(Directions for this task): In the records below, change every "common name" to "vernacular name" and keep everything else the same. Write out the lines again and leave out the pictures.

Stored data entries
══════════════════════════════
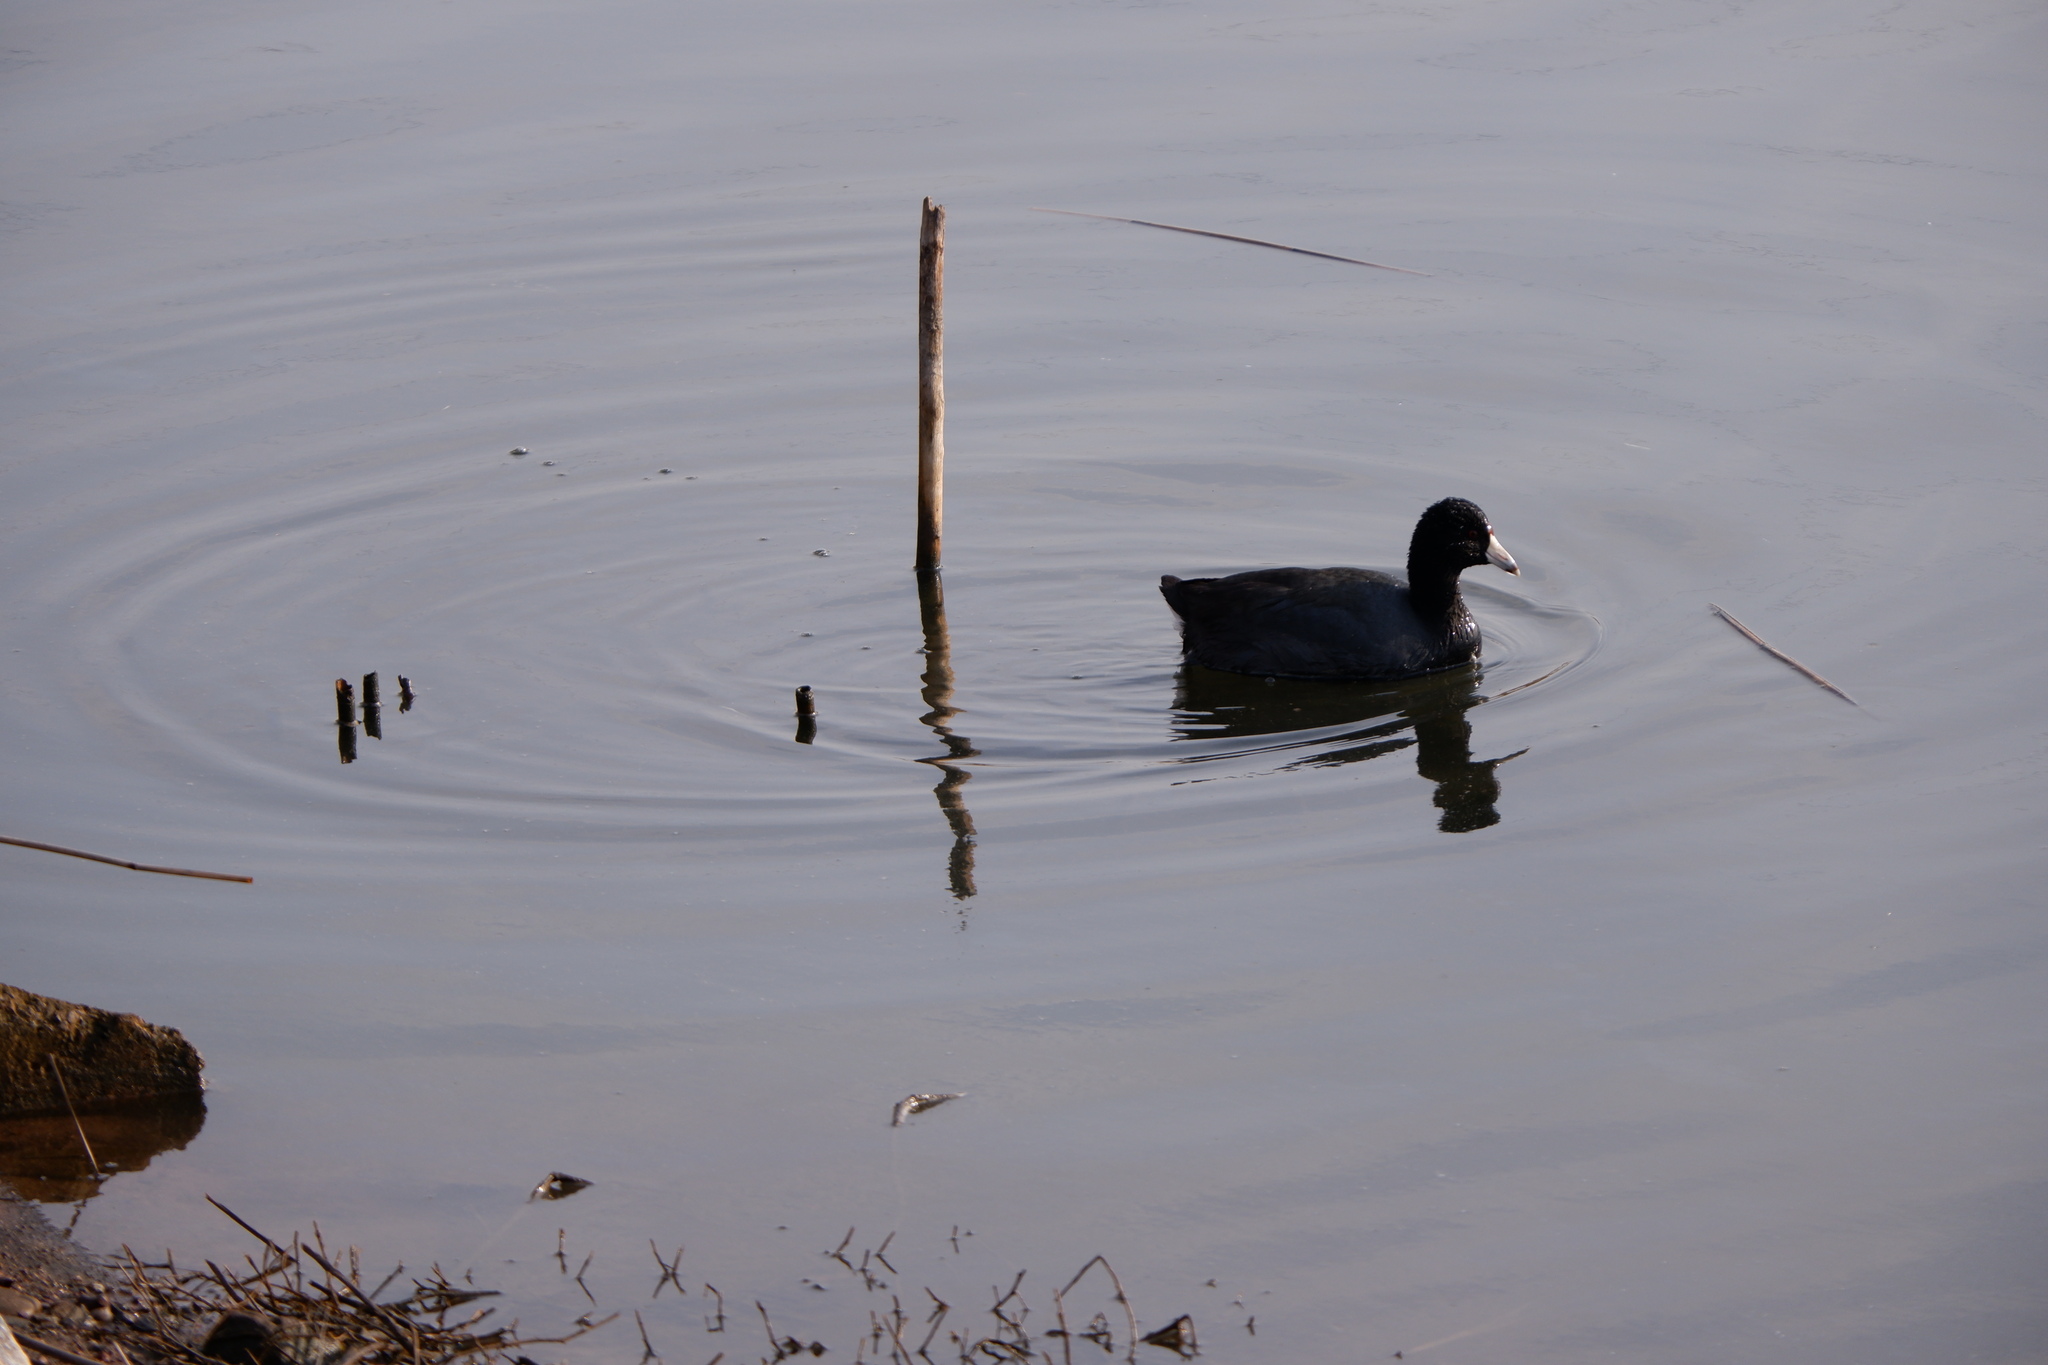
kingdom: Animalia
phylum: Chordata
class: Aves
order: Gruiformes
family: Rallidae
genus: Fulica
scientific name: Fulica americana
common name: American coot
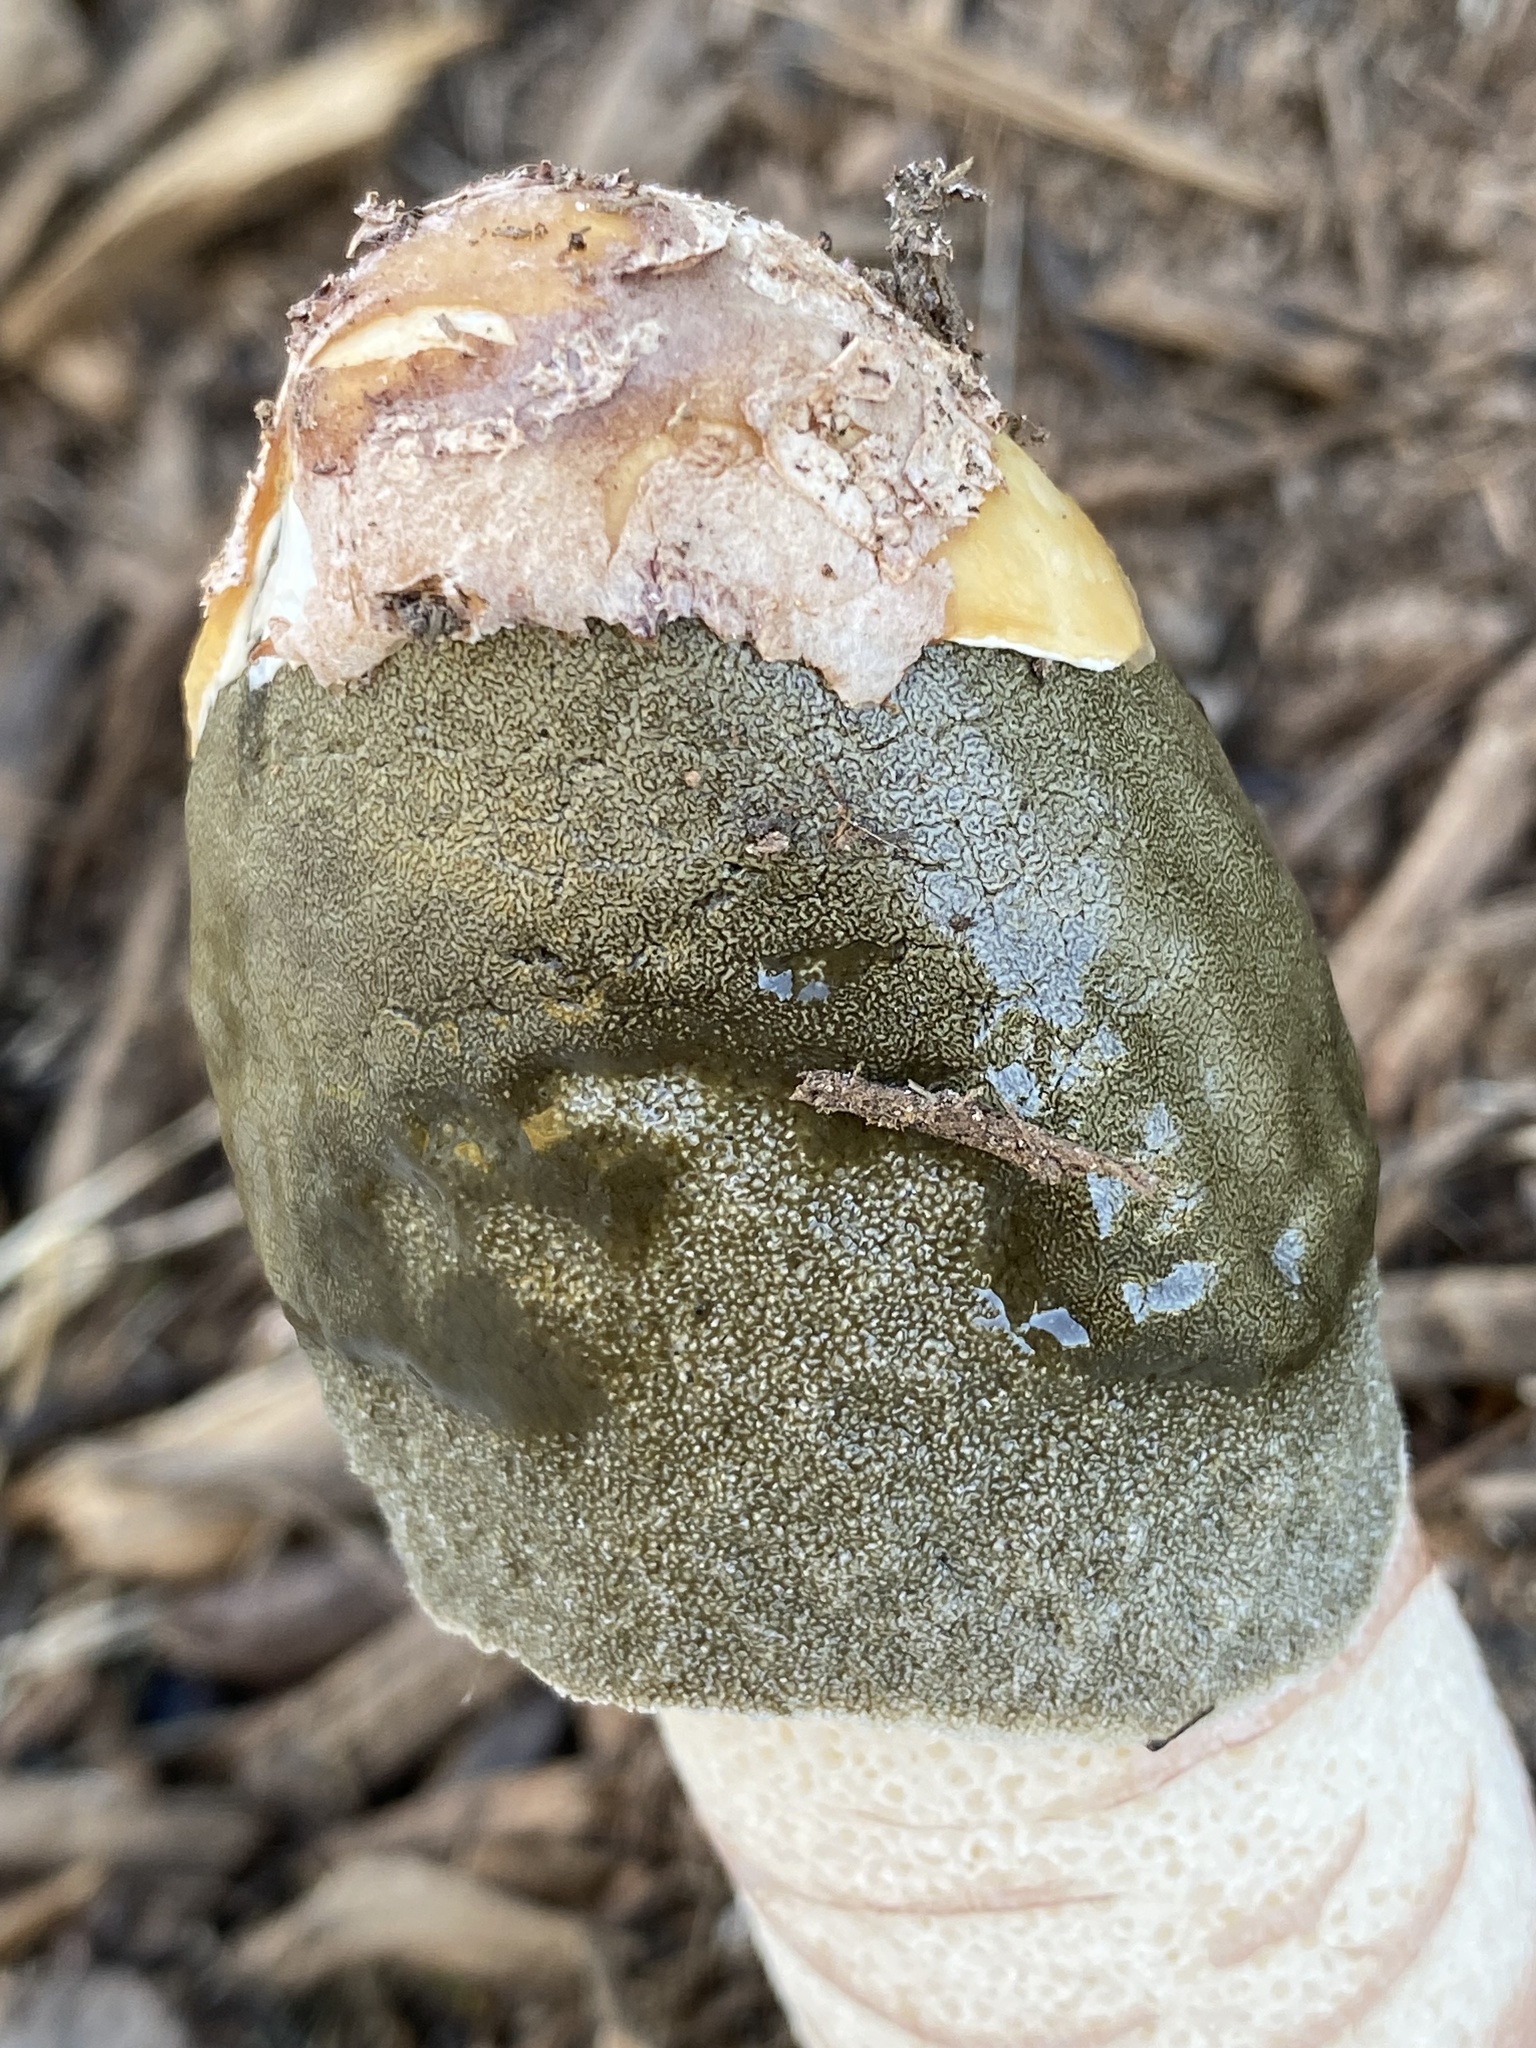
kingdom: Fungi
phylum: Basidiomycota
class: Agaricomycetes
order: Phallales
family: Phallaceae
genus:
══════════════════════════════
(Expected answer):
kingdom: Animalia
phylum: Chordata
class: Aves
order: Gruiformes
family: Rallidae
genus: Fulica
scientific name: Fulica americana
vernacular name: American coot
kingdom: Fungi
phylum: Basidiomycota
class: Agaricomycetes
order: Phallales
family: Phallaceae
genus:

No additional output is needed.